Banken und Versicherungen als zentrale Branchen in der modernen Volkswirtschaft

Karriere / 05.10.2019 • 15:00 Uhr / 4 Minuten Lesezeit
Georg Müller, MSc, Referent Sparte Banken und Versicherungen in der WK Vorarlberg.

Weiterentwicklung, gezielte Planung von Karrierepfaden und FiRi-Zertifikat bieten beste Karrierechancen.

Christine Mennel

Sie sind seit Frühjahr 2019 Referent der Sparte Bank und Versicherung der WKV: mit welchem Aufgabenbereich?
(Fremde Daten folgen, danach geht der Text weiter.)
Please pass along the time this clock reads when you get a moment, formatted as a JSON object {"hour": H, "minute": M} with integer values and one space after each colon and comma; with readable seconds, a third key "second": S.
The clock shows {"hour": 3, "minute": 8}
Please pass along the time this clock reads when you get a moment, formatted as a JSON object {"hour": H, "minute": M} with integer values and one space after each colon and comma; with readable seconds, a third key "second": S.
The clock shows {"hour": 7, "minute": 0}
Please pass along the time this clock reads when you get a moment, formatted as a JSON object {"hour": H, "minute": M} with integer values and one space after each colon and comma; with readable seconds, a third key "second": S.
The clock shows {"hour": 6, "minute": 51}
Ich übernehme die Verantwortung für die vollumfängliche Betreuung der Spartenkonferenz, respektive deren Funktionäre und Mitglieder in Sachen Führung einschlägiger Arbeitskreise sowie Expertengruppen und bin mit leitender Funktion des österreichweiten Bildungsprojektes FiRi (Finanz- und Risikomanagement) betraut. Darüber hinaus agiere ich als Schnittstelle zu Schule & Wirtschaft im Banken- & Versicherungsbereich.

Wie spüren Sie die Veränderungen auf dem Arbeitsmarkt?
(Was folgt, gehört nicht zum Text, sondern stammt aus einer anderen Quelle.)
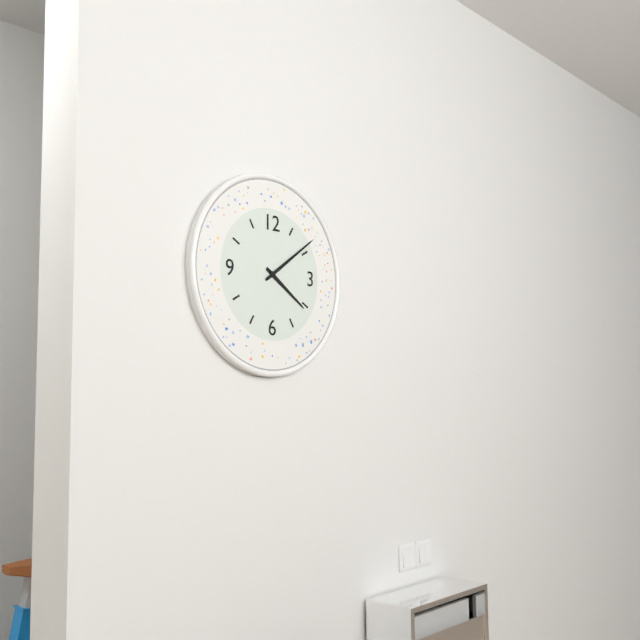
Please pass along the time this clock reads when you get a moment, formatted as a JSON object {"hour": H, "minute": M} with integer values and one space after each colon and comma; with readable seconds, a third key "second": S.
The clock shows {"hour": 4, "minute": 9}
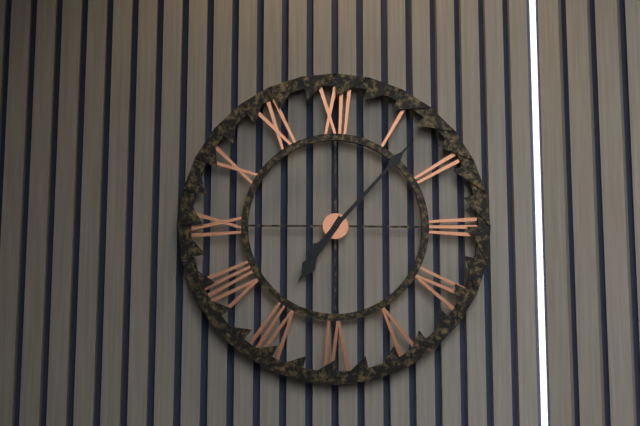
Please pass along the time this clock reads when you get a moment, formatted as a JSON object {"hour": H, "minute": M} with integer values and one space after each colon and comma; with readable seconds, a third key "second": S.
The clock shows {"hour": 7, "minute": 7}
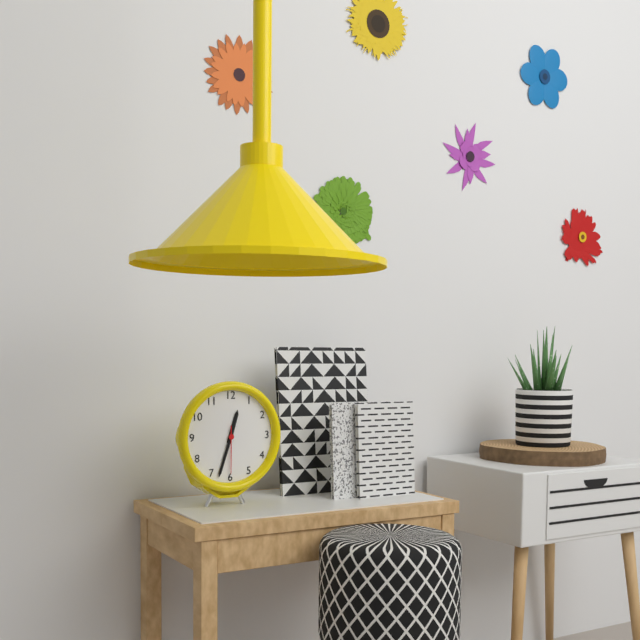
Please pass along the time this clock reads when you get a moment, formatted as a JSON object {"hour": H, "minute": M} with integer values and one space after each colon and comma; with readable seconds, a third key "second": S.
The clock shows {"hour": 12, "minute": 33}
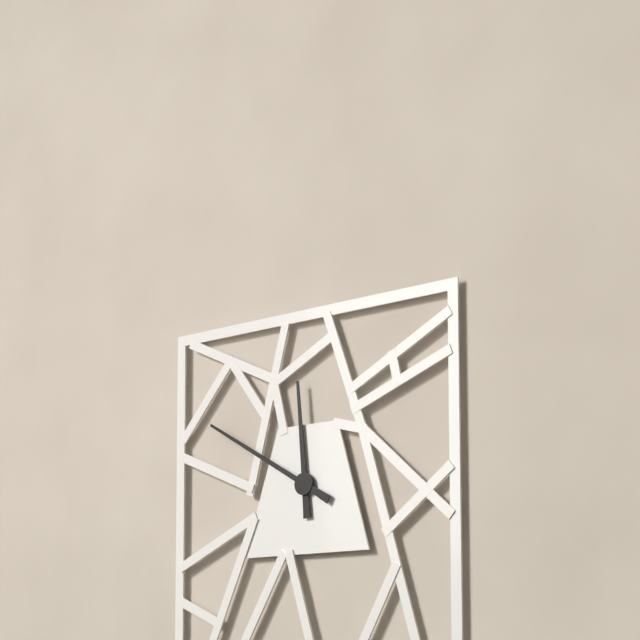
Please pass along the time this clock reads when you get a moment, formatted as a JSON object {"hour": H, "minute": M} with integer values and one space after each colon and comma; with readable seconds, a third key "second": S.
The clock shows {"hour": 11, "minute": 50}
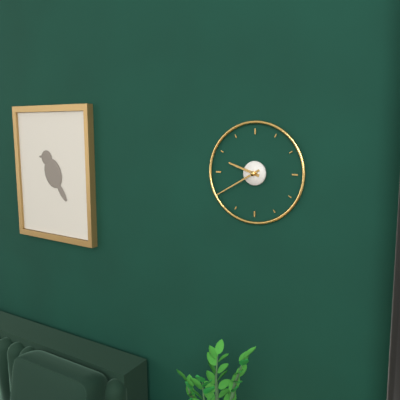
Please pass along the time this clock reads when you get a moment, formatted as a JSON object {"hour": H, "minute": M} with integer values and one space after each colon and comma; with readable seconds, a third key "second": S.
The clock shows {"hour": 9, "minute": 40}
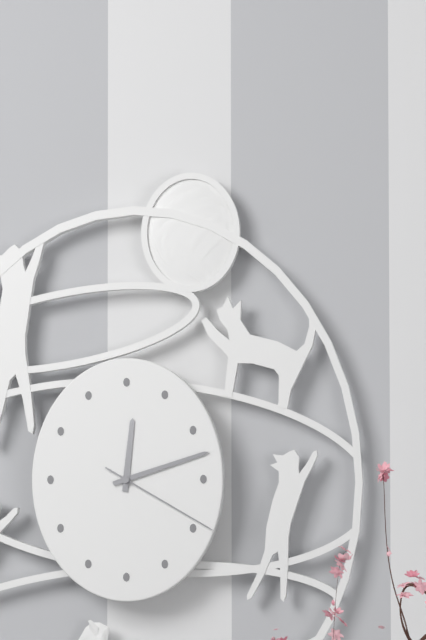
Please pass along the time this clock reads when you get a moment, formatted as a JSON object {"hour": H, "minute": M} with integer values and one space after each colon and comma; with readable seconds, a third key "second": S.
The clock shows {"hour": 12, "minute": 12, "second": 20}
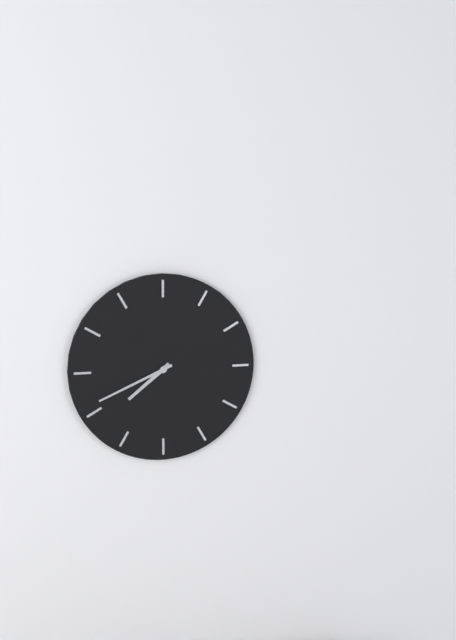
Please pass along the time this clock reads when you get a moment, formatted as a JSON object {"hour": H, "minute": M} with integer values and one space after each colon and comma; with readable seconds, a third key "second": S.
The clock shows {"hour": 7, "minute": 41}
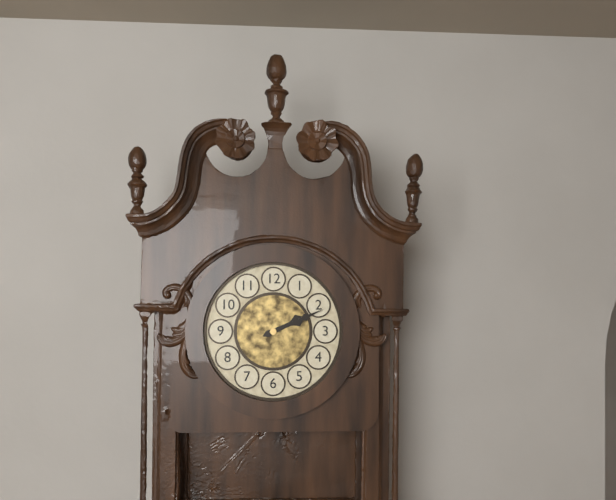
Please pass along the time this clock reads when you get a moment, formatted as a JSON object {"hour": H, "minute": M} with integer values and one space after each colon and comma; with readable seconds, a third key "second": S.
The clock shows {"hour": 2, "minute": 11}
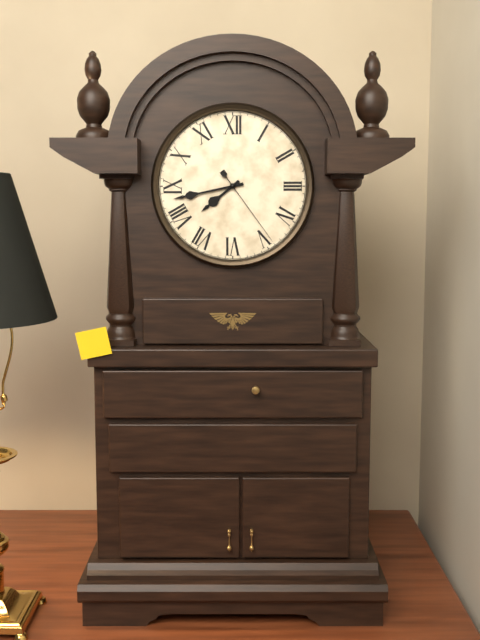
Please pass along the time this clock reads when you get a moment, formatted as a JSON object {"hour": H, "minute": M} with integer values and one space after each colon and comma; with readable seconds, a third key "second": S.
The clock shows {"hour": 7, "minute": 43, "second": 24}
Die letzten Jahre hat sich gezeigt, dass eine solide Ausbildung alleine nicht mehr als 100%iger Jobgarant gewertet werden kann. Der Arbeitsmarkt ist hart umkämpft und verlangt eine aktive Recruiting- und Bewerbungsstrategie von beiden Seiten. Unterstützend wirken Unternehmens- und Jobbewertungsportale sowie soziale Berufsnetzwerke, was sich in der zunehmenden Transparenz für beide Seiten widerspiegelt und positiv bewertet werden kann. Additiv zu einer soliden Ausbildung liegt es auch besonders an jungen Talenten sich durch Zusatzqualifikationen, wie dem FiRi-Zertifikat in der Banken- und Versicherungsbranche, ein Alleinstellungsmerkmal zu verschaffen, und seine Chancen zu steigern.

Seit 2005 gibt es den FiRi-Ausbildungsschwerpunkt, den Sie seit März 2019 koordinieren. Was ist darunter zu verstehen?
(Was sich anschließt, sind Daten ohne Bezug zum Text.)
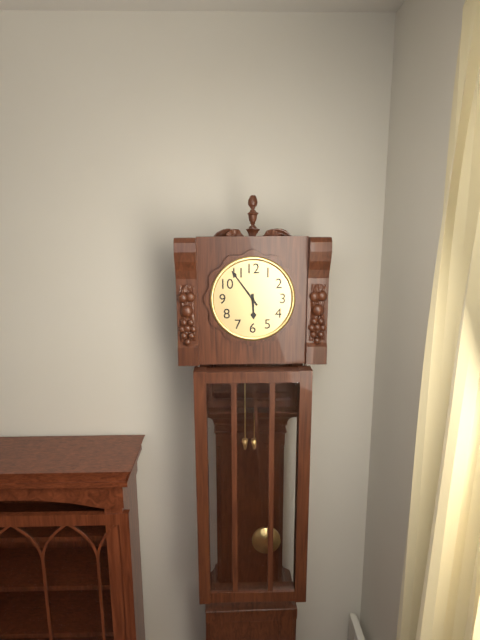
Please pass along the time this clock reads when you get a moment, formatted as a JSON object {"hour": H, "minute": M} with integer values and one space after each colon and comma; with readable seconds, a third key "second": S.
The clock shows {"hour": 5, "minute": 54}
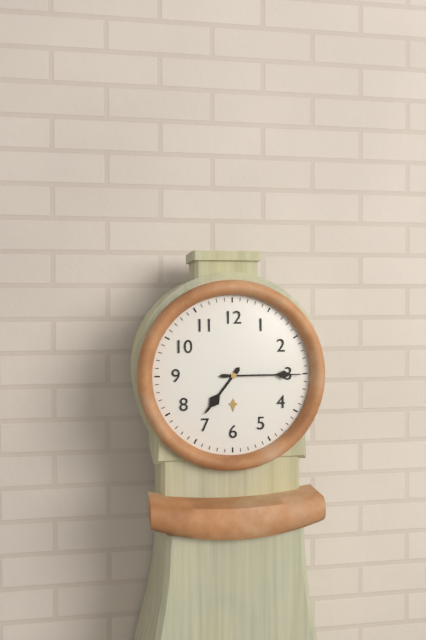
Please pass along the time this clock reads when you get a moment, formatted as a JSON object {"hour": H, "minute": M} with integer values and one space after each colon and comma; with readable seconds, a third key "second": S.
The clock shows {"hour": 7, "minute": 15}
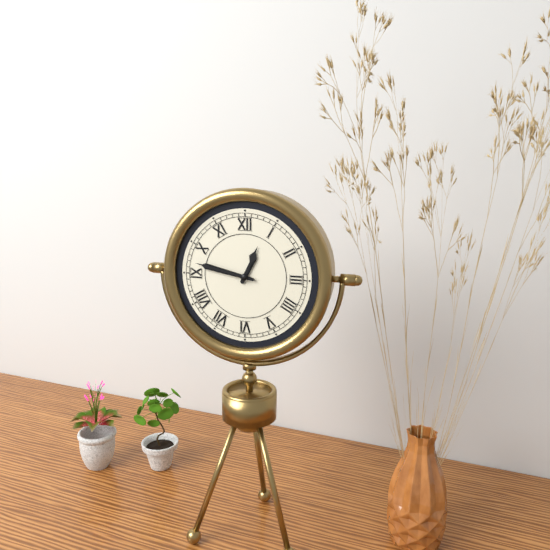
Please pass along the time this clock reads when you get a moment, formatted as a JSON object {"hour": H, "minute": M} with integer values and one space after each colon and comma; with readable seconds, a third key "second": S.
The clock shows {"hour": 12, "minute": 47}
FiRi ist ein österreichweiter HAK-Ausbildungsschwerpunkt, der von der Wirtschaftskammer Vorarlberg gemeinsam mit den Vorarlberger Handelsakademien sowie den regionalen Banken und Versicherungen entwickelt worden ist. Seit Beginn der Bildungsinitiative 2005 hat sich FiRi sehr erfolgreich in sechs Bundesländern etabliert.

Welche Intention steckt hinter dieser Initiative?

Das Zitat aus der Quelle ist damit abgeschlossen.